### Assignment
For the data below, the lines that hold "Visit" should be counted; only the resulting number is expected.

### Data to use
......

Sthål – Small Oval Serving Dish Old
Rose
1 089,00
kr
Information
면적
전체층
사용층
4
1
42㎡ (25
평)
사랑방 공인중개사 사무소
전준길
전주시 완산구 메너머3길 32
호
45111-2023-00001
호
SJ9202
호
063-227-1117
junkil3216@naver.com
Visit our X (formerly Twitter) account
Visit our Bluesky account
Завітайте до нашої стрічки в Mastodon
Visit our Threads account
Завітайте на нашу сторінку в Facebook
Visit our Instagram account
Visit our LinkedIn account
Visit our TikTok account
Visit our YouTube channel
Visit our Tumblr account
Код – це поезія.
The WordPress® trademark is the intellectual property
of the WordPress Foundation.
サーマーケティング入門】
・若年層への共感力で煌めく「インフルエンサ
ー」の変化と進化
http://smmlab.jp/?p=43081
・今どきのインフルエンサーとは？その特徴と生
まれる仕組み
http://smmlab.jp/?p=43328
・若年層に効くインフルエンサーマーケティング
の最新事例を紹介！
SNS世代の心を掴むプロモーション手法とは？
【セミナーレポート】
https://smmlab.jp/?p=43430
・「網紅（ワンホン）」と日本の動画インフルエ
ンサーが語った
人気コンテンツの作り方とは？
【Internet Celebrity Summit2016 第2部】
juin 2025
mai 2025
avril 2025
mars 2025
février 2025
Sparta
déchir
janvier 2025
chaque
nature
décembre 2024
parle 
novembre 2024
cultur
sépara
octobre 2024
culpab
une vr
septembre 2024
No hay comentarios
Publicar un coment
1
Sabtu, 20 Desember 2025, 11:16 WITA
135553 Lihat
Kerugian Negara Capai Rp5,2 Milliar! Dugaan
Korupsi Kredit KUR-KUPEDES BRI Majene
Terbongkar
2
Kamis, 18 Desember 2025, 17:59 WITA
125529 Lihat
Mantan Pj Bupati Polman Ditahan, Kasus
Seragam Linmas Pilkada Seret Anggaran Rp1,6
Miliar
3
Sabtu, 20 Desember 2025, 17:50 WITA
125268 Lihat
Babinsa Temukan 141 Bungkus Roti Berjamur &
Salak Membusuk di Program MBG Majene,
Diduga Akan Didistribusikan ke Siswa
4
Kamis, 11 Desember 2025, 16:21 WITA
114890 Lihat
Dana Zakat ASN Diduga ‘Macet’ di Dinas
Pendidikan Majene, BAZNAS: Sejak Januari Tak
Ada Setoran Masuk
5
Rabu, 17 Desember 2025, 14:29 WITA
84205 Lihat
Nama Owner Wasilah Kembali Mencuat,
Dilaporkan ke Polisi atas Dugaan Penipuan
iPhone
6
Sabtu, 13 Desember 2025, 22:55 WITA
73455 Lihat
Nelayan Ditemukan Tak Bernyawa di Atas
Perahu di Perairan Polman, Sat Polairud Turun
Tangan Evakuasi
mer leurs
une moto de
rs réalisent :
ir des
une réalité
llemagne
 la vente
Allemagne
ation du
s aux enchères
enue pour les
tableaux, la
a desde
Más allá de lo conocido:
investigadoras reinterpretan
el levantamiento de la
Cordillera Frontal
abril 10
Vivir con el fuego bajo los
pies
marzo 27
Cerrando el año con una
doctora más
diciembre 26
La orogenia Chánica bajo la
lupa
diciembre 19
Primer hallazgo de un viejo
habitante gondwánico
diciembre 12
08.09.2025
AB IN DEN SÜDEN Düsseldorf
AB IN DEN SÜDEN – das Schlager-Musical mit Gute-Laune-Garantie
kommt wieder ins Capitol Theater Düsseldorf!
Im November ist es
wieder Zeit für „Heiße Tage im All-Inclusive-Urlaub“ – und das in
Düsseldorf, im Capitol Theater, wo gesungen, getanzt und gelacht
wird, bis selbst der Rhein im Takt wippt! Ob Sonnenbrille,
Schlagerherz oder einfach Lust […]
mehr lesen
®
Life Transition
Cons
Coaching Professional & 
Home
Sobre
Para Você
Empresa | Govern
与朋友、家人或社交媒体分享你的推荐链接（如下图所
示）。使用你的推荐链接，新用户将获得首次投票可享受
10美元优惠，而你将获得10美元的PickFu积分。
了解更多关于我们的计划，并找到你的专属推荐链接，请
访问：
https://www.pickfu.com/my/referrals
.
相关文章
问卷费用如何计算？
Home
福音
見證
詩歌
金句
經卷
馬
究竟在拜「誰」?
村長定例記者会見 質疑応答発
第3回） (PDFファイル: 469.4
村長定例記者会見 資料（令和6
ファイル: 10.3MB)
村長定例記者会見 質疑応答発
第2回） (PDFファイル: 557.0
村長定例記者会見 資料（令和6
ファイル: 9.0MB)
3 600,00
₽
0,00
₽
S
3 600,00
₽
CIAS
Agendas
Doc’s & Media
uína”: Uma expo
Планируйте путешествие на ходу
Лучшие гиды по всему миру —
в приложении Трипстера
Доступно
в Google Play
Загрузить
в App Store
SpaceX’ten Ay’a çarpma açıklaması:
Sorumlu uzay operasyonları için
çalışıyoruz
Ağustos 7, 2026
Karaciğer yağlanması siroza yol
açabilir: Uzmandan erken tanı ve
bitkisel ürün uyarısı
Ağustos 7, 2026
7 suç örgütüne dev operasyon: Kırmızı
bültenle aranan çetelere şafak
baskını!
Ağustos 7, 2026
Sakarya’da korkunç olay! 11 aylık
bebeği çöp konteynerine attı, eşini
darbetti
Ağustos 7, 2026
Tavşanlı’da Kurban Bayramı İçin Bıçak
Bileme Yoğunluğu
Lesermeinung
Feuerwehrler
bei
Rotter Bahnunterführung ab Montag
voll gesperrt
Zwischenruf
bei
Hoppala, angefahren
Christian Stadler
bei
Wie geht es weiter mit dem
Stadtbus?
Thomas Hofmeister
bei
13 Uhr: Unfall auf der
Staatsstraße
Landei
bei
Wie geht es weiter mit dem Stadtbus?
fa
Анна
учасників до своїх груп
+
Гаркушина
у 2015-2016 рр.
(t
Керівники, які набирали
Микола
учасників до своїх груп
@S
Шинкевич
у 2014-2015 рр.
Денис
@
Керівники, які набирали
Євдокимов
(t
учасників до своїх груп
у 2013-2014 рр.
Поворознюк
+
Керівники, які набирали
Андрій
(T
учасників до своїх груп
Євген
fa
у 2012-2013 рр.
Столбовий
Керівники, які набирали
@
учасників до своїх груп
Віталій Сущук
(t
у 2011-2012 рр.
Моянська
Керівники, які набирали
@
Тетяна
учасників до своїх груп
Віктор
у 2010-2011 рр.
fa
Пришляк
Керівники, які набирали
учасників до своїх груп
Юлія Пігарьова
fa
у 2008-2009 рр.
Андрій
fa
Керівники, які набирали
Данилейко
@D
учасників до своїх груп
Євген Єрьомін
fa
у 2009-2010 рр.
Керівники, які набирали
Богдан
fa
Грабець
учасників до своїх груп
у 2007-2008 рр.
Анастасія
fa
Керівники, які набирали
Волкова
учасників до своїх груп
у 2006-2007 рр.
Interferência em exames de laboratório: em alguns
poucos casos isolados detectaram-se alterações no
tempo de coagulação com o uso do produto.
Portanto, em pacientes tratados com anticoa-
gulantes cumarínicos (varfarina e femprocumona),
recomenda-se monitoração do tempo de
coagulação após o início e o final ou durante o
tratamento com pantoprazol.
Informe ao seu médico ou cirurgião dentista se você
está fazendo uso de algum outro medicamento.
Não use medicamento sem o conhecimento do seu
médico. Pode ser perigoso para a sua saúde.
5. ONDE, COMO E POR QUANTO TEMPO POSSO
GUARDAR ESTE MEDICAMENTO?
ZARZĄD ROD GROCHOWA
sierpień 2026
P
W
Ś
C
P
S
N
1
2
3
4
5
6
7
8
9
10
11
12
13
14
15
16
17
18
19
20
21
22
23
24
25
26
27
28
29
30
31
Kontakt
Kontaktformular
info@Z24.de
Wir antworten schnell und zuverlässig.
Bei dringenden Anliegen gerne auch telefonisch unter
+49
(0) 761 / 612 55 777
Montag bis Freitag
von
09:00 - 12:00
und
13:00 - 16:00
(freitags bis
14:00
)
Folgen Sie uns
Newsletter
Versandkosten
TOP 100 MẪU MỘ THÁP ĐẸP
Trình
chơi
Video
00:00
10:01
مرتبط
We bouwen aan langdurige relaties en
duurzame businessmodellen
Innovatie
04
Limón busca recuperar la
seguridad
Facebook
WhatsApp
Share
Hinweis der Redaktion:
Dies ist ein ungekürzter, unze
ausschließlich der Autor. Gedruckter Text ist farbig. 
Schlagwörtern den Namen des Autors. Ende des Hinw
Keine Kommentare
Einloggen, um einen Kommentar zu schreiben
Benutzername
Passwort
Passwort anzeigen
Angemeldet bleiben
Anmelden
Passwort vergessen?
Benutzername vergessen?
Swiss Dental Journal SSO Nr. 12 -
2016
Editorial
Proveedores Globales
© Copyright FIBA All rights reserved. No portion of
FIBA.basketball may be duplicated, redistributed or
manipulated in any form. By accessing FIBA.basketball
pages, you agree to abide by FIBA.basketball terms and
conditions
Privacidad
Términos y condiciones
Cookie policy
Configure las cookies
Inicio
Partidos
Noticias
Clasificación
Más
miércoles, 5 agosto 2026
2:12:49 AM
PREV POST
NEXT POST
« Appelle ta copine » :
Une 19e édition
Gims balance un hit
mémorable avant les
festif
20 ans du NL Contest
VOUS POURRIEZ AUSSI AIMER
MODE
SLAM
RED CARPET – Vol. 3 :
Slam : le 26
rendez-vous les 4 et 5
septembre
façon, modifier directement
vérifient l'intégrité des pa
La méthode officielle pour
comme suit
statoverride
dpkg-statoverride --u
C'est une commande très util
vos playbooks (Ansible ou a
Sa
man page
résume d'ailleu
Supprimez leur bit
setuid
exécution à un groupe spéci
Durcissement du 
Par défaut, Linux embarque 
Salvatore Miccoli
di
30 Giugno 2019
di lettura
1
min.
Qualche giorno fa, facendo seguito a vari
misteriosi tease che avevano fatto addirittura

......

### Response to the exercise
8